About this task:
Pull every line containing "votre" out of the listing below.

-------

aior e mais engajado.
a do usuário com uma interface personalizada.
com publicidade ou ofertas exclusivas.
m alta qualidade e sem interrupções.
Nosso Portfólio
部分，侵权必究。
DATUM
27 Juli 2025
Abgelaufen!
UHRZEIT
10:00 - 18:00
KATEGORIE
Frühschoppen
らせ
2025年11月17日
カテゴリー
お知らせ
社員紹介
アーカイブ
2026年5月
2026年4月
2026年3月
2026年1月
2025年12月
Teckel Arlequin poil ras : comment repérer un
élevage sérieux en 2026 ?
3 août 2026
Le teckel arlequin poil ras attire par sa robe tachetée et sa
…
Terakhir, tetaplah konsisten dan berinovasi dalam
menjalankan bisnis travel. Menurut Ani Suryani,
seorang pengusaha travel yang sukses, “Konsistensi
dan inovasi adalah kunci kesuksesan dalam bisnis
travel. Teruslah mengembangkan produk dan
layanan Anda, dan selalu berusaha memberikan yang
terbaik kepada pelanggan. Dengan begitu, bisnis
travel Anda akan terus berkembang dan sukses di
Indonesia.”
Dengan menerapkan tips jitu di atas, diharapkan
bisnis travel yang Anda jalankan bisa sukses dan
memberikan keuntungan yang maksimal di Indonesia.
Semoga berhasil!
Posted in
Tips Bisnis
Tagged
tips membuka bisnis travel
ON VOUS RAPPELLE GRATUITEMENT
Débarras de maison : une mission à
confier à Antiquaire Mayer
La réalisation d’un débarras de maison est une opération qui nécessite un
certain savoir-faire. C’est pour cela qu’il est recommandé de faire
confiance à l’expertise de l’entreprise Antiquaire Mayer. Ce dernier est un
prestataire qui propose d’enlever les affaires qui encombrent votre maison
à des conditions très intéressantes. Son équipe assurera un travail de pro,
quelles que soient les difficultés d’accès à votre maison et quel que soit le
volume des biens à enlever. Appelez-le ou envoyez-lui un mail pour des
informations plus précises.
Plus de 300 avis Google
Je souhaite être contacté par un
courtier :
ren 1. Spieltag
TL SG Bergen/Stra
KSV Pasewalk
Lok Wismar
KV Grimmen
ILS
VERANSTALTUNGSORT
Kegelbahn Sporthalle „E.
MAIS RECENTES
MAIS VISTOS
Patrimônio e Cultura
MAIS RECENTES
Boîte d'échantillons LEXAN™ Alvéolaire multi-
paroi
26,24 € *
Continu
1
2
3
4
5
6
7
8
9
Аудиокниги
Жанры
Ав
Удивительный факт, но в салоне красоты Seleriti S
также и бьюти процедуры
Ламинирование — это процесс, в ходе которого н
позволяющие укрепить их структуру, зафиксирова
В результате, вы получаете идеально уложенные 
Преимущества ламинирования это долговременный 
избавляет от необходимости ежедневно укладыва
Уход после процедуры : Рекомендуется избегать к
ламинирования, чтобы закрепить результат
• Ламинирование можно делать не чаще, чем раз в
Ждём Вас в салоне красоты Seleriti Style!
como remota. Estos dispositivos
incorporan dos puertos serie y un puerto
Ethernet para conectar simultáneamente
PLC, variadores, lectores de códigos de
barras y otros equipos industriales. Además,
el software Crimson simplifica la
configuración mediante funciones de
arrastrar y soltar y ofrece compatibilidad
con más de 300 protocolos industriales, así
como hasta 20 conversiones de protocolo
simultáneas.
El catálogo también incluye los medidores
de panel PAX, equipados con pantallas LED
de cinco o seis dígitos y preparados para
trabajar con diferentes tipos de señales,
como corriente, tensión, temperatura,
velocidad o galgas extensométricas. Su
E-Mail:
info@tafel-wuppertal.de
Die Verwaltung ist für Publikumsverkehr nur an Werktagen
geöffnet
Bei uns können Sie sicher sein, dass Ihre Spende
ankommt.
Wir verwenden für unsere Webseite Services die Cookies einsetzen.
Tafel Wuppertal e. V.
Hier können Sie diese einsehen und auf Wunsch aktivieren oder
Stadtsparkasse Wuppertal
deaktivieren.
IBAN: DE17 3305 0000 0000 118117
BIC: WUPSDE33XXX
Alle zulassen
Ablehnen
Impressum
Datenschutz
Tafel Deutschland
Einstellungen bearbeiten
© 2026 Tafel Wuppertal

-------

Exercise output:
prestataire qui propose d’enlever les affaires qui encombrent votre maison
quelles que soient les difficultés d’accès à votre maison et quel que soit le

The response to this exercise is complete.